All kinematic data related to hand position, velocity, and acceleration were low-pass filtered by using a sixth-order, zero-lag Butterworth filter with a cutoff frequency of 20 Hz. Trials were discarded from the analysis if any of the kinematic data (400 ms from the movement onset), movement time, or the final hand position, had deviated by more than 3 times the interquartile range from the 25th or 75th percentile of the data of each condition (boxplot outlier identification procedures). Less than 10% of the trials of each participant were excluded based on this criterion.

For each participant, the temporal development of the adjustment responses of each edge type (soft and hard) and motion condition (texture and edge) were quantified by taking the difference between the mean horizontal accelerations of the manual response to the rightward and leftward targets (rightward − leftward). The latencies of the adjustment responses of each condition were defined as the time point at which the p-value of a one-tailed t-test on the mean adjustment responses first fell below 0.01 after 100 ms had passed since the target onset and remained below 0.01 for 20 ms. The difference between the onset of response of the soft- and hard-edge targets was also defined in the same way as the response onset; the time at which the p-value of a one-tailed paired t-test between the adjustment responses of the soft- and hard-edge targets first fell below 0.01 (after 100 ms had passed since the target onset) and remained at 0.01 for 20 ms. To determine both periods when the adjustment response to the soft-edge target was greater than that to the hard-edge target and vice versa, a one-tailed paired t-test was conducted in both directions.

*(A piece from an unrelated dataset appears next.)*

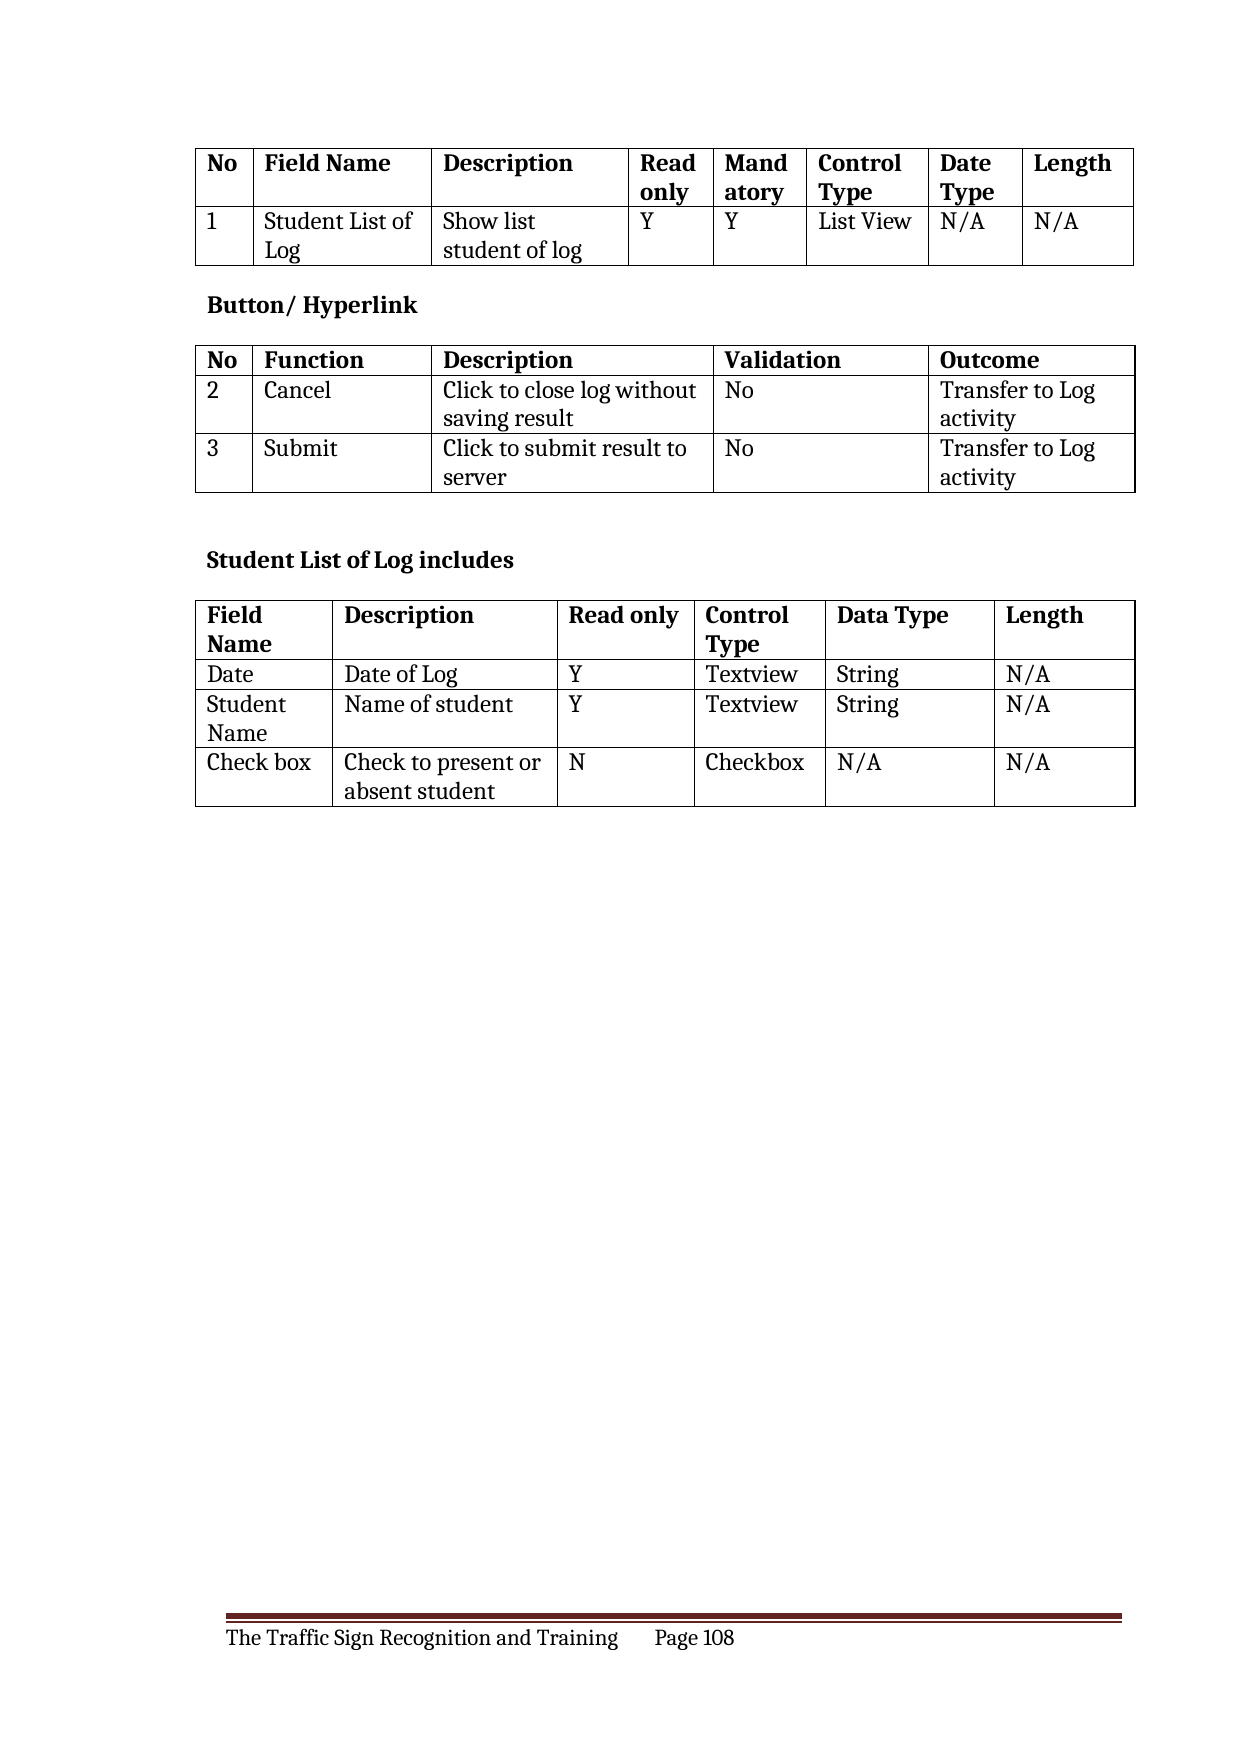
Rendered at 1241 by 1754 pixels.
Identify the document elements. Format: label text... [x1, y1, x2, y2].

To evaluate the statistical differences between the response latencies (defined by rightward vs. leftward target motion) and the response difference onsets (defined by soft- vs. hard-edge targets), we adopted a bootstrap confidence interval procedure. In particular, from the original data set of all the participants (N = 20), a bootstrapped data set with the same sample size was nonparametrically resampled with replacement. The response latencies and the response difference onsets were then obtained from the bootstrapped data set in the same way as that employed for the original data set. We repeated the same procedure 2000 times to verify whether or not the 95% confidence intervals (2.5th to 97.5th percentile) of the distribution of each onset time overlap. The bootstrap data sets whose response latency or response difference onset time was not obtained with our criteria (i.e., where the p-values of one-tailed successive t-tests did not fall below 0.01 for more than 20 ms between 100 and 400 ms after the target onset) were excluded from the distributions.